A Biblioteca Municipal de Loulé foi palco, no passado dia 28 de outubro, da apresentação do livro «O campo de concentração do Tarrafal (1936-1954) – História e uma proposta de reabilitação urbana», da autoria de José Soares e Luis Gomes Semedo.

O evento, apresentado por Edna Oliveira, contou com intervenções emotivas dos autores e do presidente da Câmara Municipal, Vítor Aleixo, e transformou-se numa autêntica celebração da cultura cabo-verdiana.

A noite foi animada pelas atuações de Benvindo Barros, acompanhado pelo músico Meca Lino, do Grupo Batucadeiras Boa Esperança de Loulé, e do ator e cantor cabo-verdiano João "Tikai" Pereira. No final, os autores ofereceram uma lembrança de Cabo Verde a Vítor Aleixo e dois instrumentos musicais tradicionais (tabancas) ao grupo Boa Esperança, seguindo-se uma sessão de autógrafos.

 

Uma Obra que Une Passado e Futuro

O livro tem um duplo objetivo: analisar as causas e o quotidiano do Campo de Concentração do Tarrafal durante os seus 18 anos de funcionamento e apresentar uma proposta concreta para a sua reabilitação urbana. A obra pretende potenciar o espaço, dotando-o de nova utilidade para a comunidade.

Os autores, ambos com ligações profundas a Cabo Verde e vasta experiência profissional, apresentaram a sua visão:

José Soares, natural do Tarrafal, é licenciado em História e foi Presidente da Câmara do Tarrafal. Atualmente é assessor do Ministro do Turismo.

Luís Gomes Semedo, arquiteto da Cidade da Praia, é especialista em urbanismo e assessor do Ministro das Infraestruturas.

 

Discurso Emotivo de Vítor Aleixo: Uma Dívida Histórica e um Alerta

O presidente Vítor Aleixo protagonizou um dos momentos mais marcantes da noite. Começou por enaltecer a "história muito bonita e exemplar" entre Loulé e a comunidade cabo-verdiana, que há mais de 50 anos se encontra "muito bem integrada" no concelho. Agradeceu o "grande contributo" que gerações de cabo-verdianos deram para o desenvolvimento de Loulé, recordando com emoção os seus "melhores amigos" cabo-verdianos da universidade.

Visivelmente comovido ao recordar a sua recente visita ao Tarrafal, Aleixo descreveu o campo como um local de "violência brutal". Relatou ter visto as "condições brutais" da "Frigideira" e as celas que albergaram presos que "deram a sua vida" pela liberdade.

Num tom de alerta, o autarca, que termina o seu mandato, afirmou ser "muito pessimista em relação ao futuro" e alertou para a ameaça da extrema-direita, uma "onda brutal" que, na sua opinião, já não será possível evitar, mas sim resistir. "Nós temos uma dívida histórica, uma dívida muito grande para com aquela geração de africanos", declarou, citando figuras como Amílcar Cabral e Agostinho Neto.

 

A Apresentação: Uma Proposta Ousada para a Memória

O apresentador da obra, José Pedro Soares, começou por agradecer a Vítor Aleixo o seu trabalho em prol da comunidade africana.

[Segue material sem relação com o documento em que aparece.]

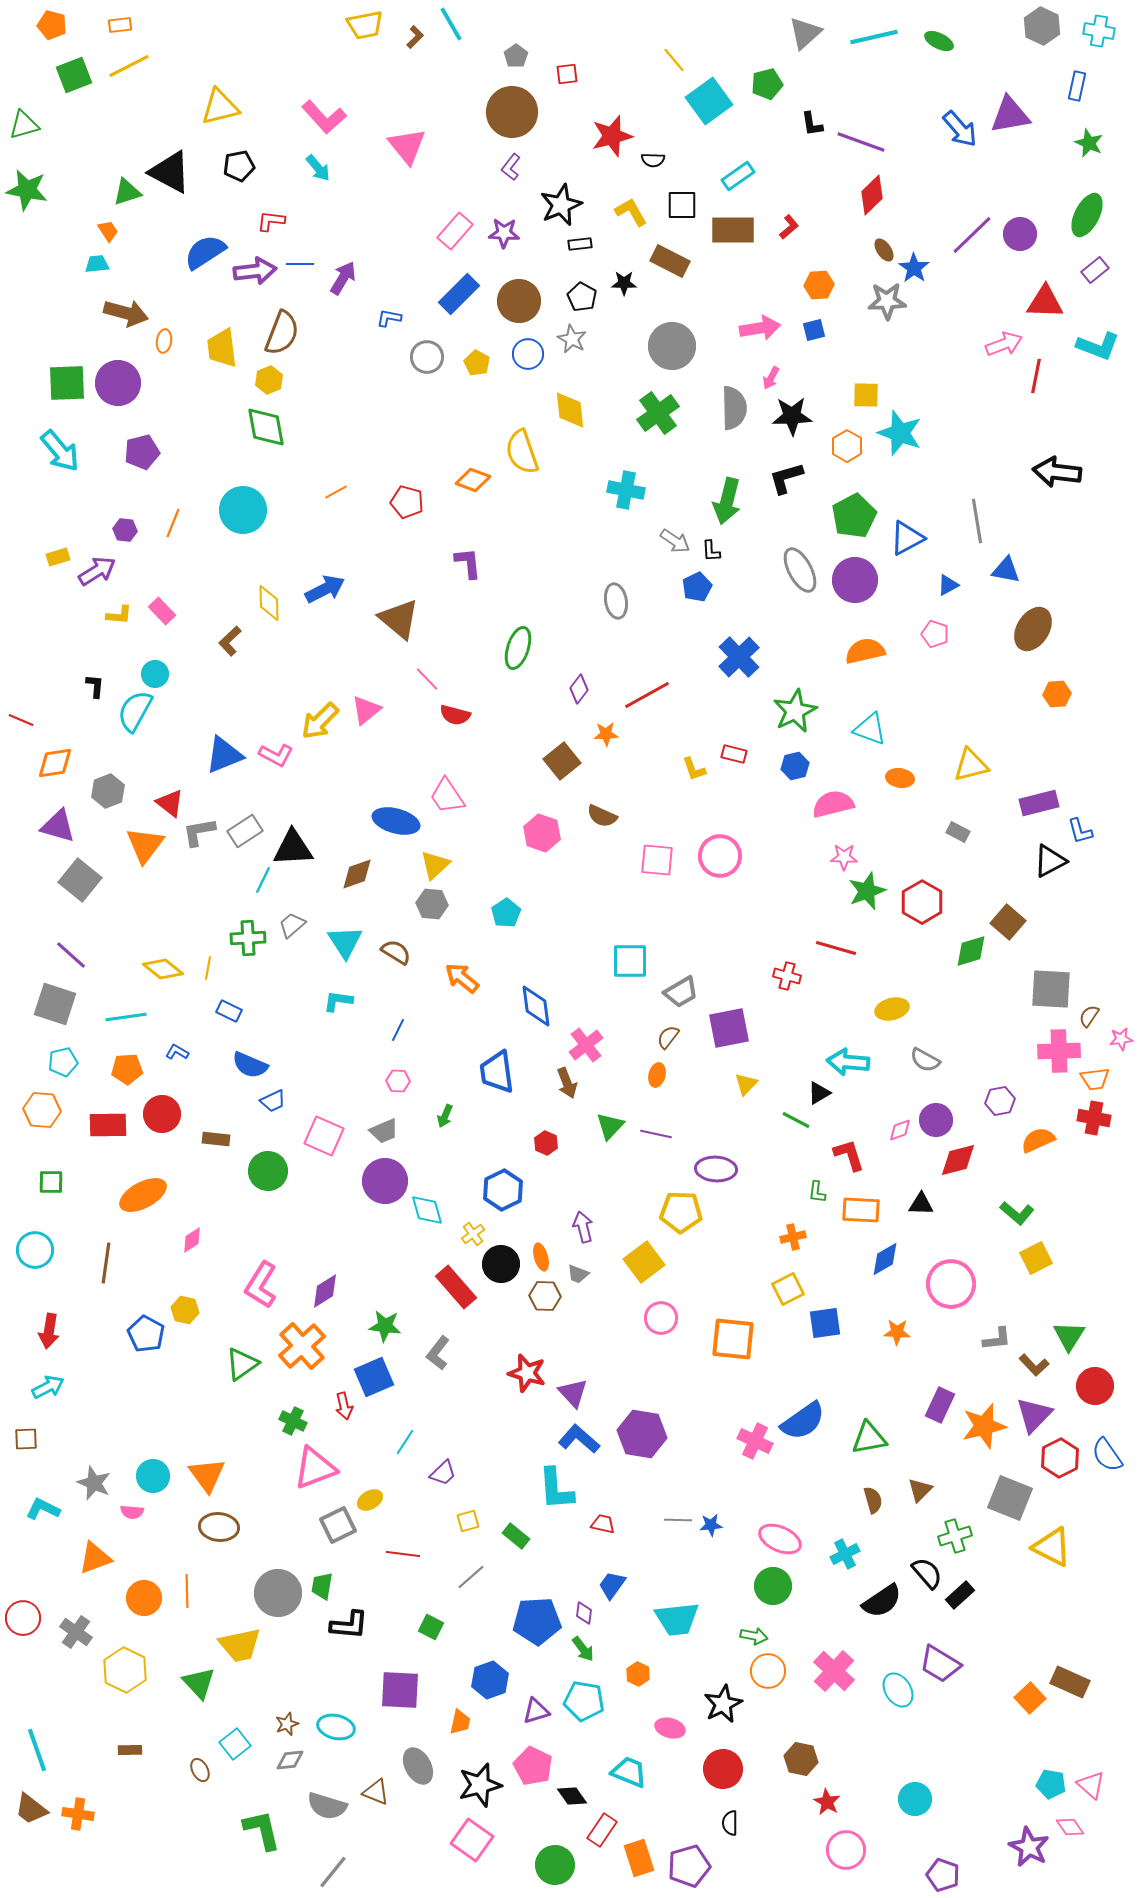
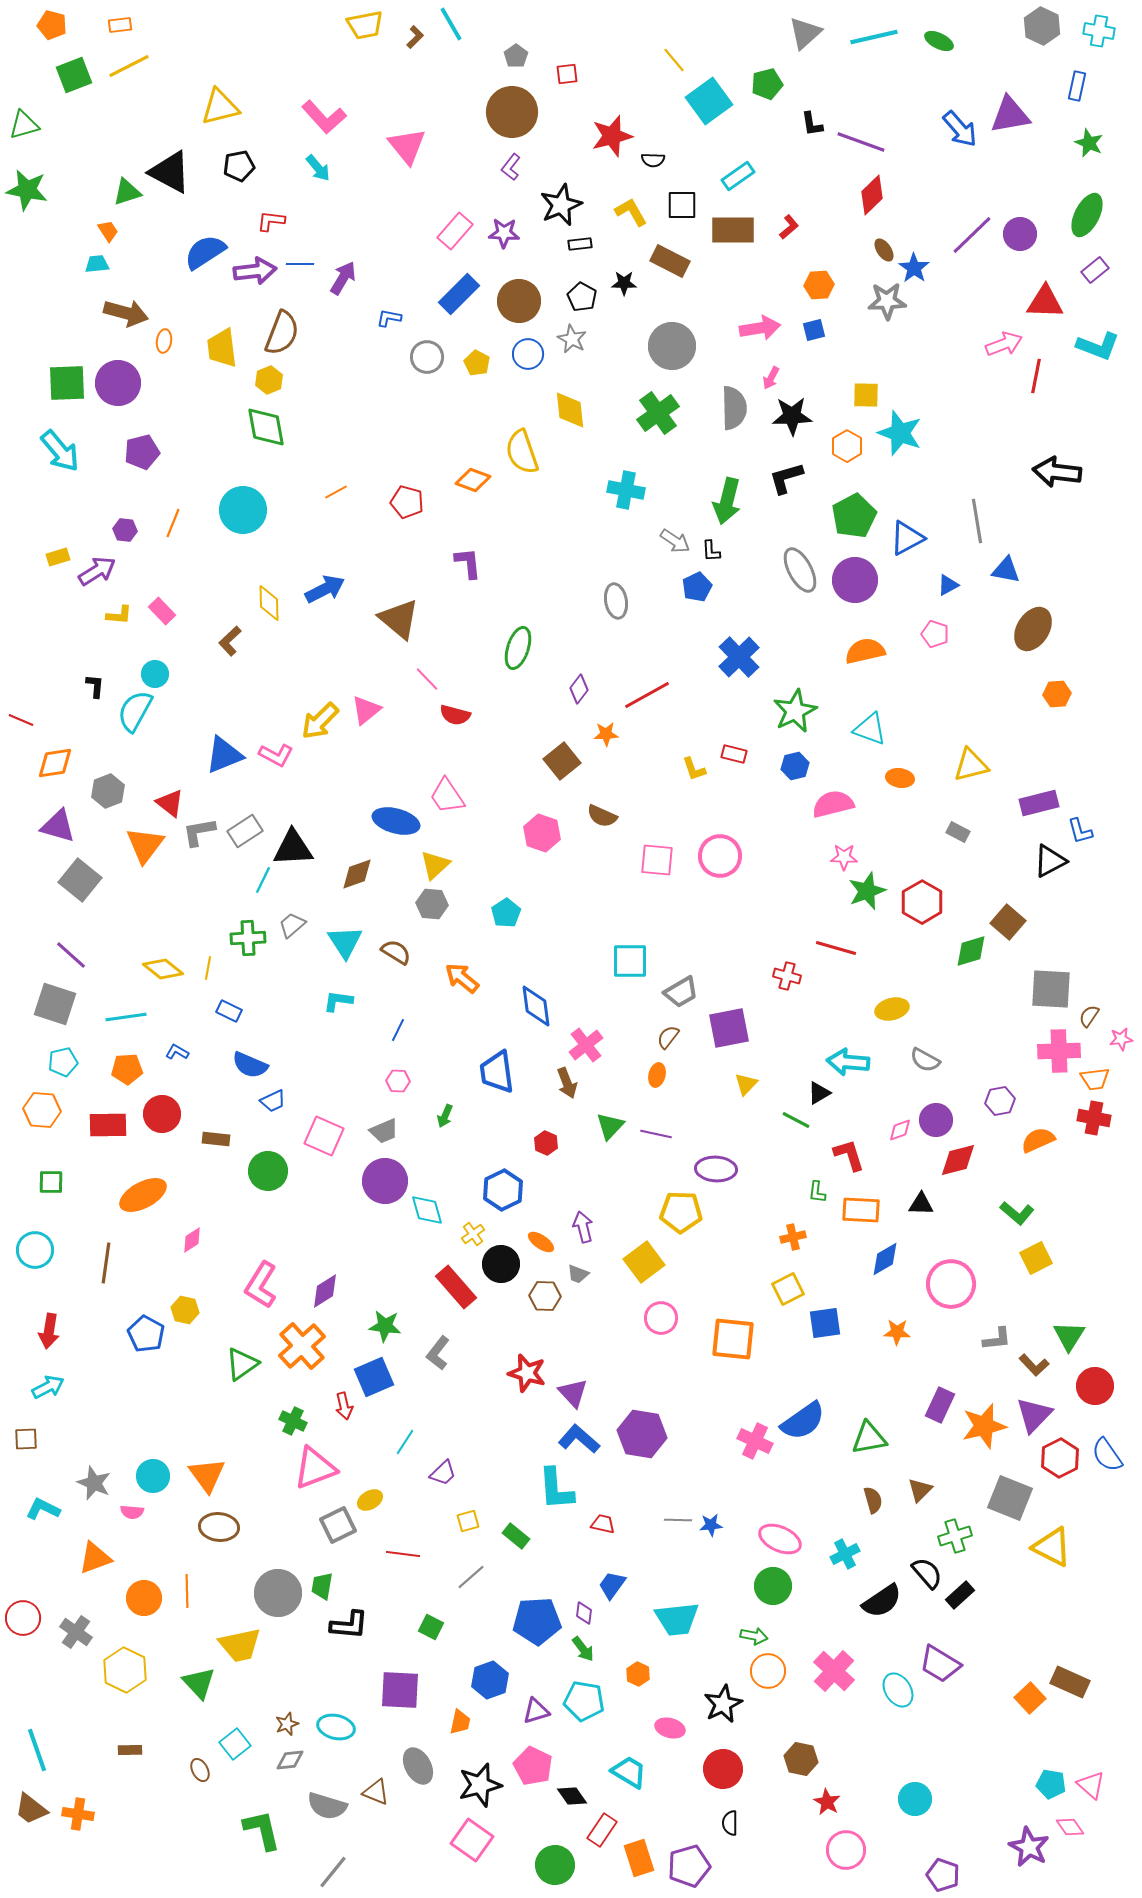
orange ellipse at (541, 1257): moved 15 px up; rotated 40 degrees counterclockwise
cyan trapezoid at (629, 1772): rotated 9 degrees clockwise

Salientou que o livro se baseia numa "narrativa segura" com "veracidade histórica", combinando a investigação do passado com uma "proposta ousada e contemporânea com projeção para o futuro".

A obra distingue-se por incluir não apenas testemunhos de quem viveu o campo, mas também de gerações posteriores. A sua proposta de reabilitação, apresentada com imagens pelo arquiteto Luís Gomes Semedo, assenta em duas ações:

Recuperação dos edifícios extramuros (de apoio).

Reabilitação de todo o complexo prisional.

A ideia é criar um espaço sustentável que gere economia local, permitindo que os visitantes possam "sentir o espaço, até para dormir" e compreender o sofrimento dos presos, sem que o local perca a sua identidade como património cultural.

José Soares encerrou a sessão reforçando o desejo de uma "relação muito mais estreita" entre Loulé e o Tarrafal, deixando um convite para que no futuro uma delegação de Loulé visite Cabo Verde para conhecer este marco histórico.